The unenlightened human mind is limited and dualist, so it has the tendency to think in terms of begining and end. But this, „begining and end” are just „mind categories”, nothing more. Sometimes they are useful tools, especially in dealing with everyday life, but when we wish to use them to understand Nirvana or Buddha nature, they are not so useful anymore, rather they can become obstacles. Thus, because we cannot overcome duality, it is impossible for us to conceive that which is beyond begining and end. The truth is that the mind wishes very much to be a begining, because this gives her a sense of security, stability, and some kind of false understanding which is in fact, an intelectual concept, not true knowing. Because our mind functions in terms of „begining and end”, it might appear safe for it to accept the idea of a creator-god. Indeed, the human mind feels safer if it wraps up the world in concepts wich seem familiar to it. So, for many people, the matter is not if „there is or there is not a creator god”, but rather, „it must be a creator”, and so they will actually do everything to cling to the idea of a creator-god.

Coming back to the Buddha-nature or Nirvana, sometimes the  Buddha used positive and negative descriptions of it, so as to make us yearn for freedom, or wish to become Buddhas ourselves, or to give us a starting point, but He also  pointed out that: „Nirvana is beyond concepts”.  This is to show us that we cannot apply any mind category to it. So, without entering into details which are impossible to comprehend with our limited minds,  Nirvana or Buddha nature is the state of true freedom, while Samsara is the state of bondage or slavery.
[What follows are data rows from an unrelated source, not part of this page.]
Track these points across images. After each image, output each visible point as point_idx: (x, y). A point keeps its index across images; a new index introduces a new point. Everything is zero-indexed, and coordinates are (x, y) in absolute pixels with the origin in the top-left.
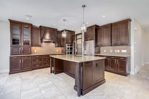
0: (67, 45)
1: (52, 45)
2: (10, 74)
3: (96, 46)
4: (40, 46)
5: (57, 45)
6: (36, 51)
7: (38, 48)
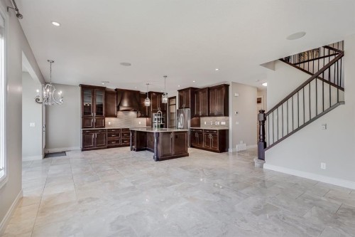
0: (154, 114)
1: (133, 114)
2: (83, 150)
3: (193, 116)
4: (116, 116)
5: (139, 114)
6: (111, 123)
7: (113, 119)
You are free or you are not free, or in other words, you are either a Buddha or an unenlightened being. No god created the state of samsaric slavery and its myriad of realms (as I explained in my article), just as no god created the state of true freedom. Being uncreated, the state of Nirvana or Buddha nature has no beginning and no end, so we cannot say about it that it came from here or there. Only about the karmic existences we can say they are created over and over again by unenlightened beings who are self-illusioned. But as to “when this process of self-delusion or suffering started in the first place and why” - this is a question asked in the dream by a sleeping (unenlightened) person using dreaming categories, with a mind which does not know freedom and awakening, and which will be answered after Awakening (Buddhahood) or better, the questions will naturally disappear after Awakening.

Once we attain true freedom or Awakening from the Samsaric dream (Buddha means the “Awakened One”), there is no more Samsara for us. This is similar with the every morning situation when we awake from a dream and we realize that the dream was not real, while the state of awakening, or Buddha-nature, was always there. This means that the dream was created by us and our own emotions, while the state of awakening (Buddhahood/Nirvana) is uncreated. That which is always there, uncreated and unchanged is this Reality-when-awake or the Buddha-nature. As Bodhisattva Nagarjuna, the first Patriarch of Jodo Shinshu, said (as I quoted in my article):

“There is no reality in a dream but nevertheless we believe in the reality of the things seen in a dream. After waking up, we recognize the falsity of the dream and we smile at ourselves. In the same way, the person deep in the sleep of the fetters (samyojananidra) clings (abhiniviśate) to the things that do not exist; but when he has found the Path, at the moment of Enlightenment (Nirvana/Buddhahood), he understands that there is no reality [of Samsara] and laughs at himself”.